* **Action item**
In the data below, the answer is the run of lines from the line containing "504 266 15812" through the line containing "772 335 3729", both included; print it exactly and nothing else.
(Beginning of Data)
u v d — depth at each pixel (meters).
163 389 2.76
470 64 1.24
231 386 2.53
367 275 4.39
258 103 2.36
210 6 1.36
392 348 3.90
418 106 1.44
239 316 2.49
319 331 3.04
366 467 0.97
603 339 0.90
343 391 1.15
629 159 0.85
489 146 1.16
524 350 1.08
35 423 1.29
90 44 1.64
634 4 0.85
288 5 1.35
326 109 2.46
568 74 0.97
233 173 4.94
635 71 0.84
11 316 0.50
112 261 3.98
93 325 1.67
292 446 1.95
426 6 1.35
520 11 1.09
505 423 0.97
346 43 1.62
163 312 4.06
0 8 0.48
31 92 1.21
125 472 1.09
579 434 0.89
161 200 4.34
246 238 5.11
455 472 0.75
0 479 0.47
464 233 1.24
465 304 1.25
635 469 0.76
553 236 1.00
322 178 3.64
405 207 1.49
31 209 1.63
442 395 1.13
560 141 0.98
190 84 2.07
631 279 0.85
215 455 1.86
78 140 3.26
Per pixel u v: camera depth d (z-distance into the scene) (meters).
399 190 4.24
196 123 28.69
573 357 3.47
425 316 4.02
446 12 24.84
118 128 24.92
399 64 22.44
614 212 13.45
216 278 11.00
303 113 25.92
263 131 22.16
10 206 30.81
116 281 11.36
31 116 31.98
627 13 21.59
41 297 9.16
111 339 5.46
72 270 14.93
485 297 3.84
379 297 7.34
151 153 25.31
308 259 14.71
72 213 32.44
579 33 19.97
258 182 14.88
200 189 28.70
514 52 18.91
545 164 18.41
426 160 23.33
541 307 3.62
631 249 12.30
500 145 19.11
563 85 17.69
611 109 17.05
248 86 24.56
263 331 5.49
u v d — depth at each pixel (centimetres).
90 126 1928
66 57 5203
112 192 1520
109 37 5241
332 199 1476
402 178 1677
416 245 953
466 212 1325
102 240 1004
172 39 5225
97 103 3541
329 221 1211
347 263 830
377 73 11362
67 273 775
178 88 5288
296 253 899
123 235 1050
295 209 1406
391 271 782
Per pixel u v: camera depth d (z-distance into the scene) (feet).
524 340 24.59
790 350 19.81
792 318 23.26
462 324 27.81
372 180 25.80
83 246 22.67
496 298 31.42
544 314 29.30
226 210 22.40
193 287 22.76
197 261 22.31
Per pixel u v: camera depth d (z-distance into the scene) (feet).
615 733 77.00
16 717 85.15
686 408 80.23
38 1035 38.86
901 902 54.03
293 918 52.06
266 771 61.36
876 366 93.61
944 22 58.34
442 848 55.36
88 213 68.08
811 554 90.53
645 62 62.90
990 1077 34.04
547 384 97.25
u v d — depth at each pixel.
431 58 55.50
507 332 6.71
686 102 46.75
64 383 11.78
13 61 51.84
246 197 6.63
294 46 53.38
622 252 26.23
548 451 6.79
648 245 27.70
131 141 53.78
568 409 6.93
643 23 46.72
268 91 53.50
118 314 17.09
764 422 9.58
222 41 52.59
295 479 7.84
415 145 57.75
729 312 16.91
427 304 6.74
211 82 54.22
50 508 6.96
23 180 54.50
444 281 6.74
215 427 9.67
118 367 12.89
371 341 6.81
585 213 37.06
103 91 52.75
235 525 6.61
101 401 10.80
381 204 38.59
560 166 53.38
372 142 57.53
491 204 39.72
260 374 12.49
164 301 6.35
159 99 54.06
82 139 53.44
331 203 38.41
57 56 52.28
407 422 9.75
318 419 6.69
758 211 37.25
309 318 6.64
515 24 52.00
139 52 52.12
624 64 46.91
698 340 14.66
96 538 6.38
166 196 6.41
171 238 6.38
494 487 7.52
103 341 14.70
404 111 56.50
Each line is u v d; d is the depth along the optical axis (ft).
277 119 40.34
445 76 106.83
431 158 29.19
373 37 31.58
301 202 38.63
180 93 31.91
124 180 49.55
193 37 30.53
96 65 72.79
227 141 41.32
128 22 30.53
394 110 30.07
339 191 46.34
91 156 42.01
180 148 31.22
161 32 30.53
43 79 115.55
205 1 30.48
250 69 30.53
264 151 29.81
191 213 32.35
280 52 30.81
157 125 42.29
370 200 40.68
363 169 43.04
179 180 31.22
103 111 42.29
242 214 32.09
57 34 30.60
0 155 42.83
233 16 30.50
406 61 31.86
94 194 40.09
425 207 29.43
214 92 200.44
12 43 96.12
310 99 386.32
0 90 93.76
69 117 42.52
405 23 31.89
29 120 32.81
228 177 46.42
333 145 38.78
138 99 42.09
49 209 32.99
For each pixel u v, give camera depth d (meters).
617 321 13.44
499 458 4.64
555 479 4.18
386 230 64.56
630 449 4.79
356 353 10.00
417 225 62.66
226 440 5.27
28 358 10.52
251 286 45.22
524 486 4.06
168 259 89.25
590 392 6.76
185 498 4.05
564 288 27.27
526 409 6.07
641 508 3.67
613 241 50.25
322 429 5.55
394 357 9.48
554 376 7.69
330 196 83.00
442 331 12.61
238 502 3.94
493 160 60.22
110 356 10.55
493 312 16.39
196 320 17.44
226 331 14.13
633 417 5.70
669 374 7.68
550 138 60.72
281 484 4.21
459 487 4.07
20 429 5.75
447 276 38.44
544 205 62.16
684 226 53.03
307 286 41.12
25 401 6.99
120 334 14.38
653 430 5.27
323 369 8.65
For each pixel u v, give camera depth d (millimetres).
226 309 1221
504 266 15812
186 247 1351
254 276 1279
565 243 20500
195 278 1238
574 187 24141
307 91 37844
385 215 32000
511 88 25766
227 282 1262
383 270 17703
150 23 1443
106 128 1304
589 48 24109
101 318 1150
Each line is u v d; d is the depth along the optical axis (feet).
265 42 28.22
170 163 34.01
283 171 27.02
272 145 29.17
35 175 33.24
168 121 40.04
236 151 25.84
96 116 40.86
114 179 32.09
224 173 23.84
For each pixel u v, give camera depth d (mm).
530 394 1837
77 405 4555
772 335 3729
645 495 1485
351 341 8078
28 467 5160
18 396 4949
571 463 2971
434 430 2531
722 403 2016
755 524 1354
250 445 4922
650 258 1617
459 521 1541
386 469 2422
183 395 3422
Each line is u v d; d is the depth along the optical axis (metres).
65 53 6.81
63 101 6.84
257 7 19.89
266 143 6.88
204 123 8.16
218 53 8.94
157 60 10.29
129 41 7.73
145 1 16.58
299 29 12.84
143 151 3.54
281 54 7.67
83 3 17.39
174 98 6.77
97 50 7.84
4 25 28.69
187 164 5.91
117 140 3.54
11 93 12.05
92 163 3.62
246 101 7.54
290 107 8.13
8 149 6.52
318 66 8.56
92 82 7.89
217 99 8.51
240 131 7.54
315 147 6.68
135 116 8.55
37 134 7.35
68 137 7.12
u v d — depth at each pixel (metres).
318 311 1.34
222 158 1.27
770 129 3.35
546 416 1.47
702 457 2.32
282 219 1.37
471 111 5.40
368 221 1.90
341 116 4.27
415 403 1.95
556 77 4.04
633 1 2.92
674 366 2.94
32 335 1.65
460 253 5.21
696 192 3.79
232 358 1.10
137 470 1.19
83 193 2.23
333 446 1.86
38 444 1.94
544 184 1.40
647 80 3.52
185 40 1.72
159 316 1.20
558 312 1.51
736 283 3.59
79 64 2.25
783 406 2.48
(End of Data)
* **Finished task**
504 266 15812
186 247 1351
254 276 1279
565 243 20500
195 278 1238
574 187 24141
307 91 37844
385 215 32000
511 88 25766
227 282 1262
383 270 17703
150 23 1443
106 128 1304
589 48 24109
101 318 1150
Each line is u v d; d is the depth along the optical axis (feet).
265 42 28.22
170 163 34.01
283 171 27.02
272 145 29.17
35 175 33.24
168 121 40.04
236 151 25.84
96 116 40.86
114 179 32.09
224 173 23.84
For each pixel u v, give camera depth d (mm).
530 394 1837
77 405 4555
772 335 3729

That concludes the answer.